> _Required action_: Transcribe every entry below word for word, but skip the pictures.

-------- Data --------

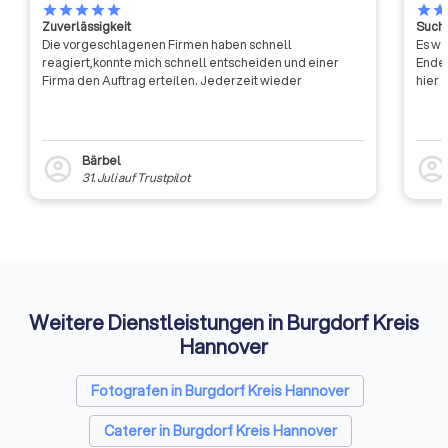
star
star
star
star
star
star
sta
kontinuierlich das N
Zuverlässigkeit
Suche
Bereich Aus- und W
Die vorgeschlagenen Firmen haben schnell
Es wa
in der Sicherheitsb
reagiert,konnte mich schnell entscheiden und einer
Ende 
Firma den Auftrag erteilen. Jederzeit wieder
hier 
Bärbel
account_circle
account_circl
31. Juli
auf
Trustpilot
Weitere Dienstleistungen in Burgdorf Kreis
Hannover
Fotografen in Burgdorf Kreis Hannover
Caterer in Burgdorf Kreis Hannover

--------

> _Task result_:
star
star
star
star
star
star
sta
kontinuierlich das N
Zuverlässigkeit
Suche
Bereich Aus- und W
Die vorgeschlagenen Firmen haben schnell
Es wa
in der Sicherheitsb
reagiert,konnte mich schnell entscheiden und einer
Ende 
Firma den Auftrag erteilen. Jederzeit wieder
hier 
Bärbel
account_circle
account_circl
31. Juli
auf
Trustpilot
Weitere Dienstleistungen in Burgdorf Kreis
Hannover
Fotografen in Burgdorf Kreis Hannover
Caterer in Burgdorf Kreis Hannover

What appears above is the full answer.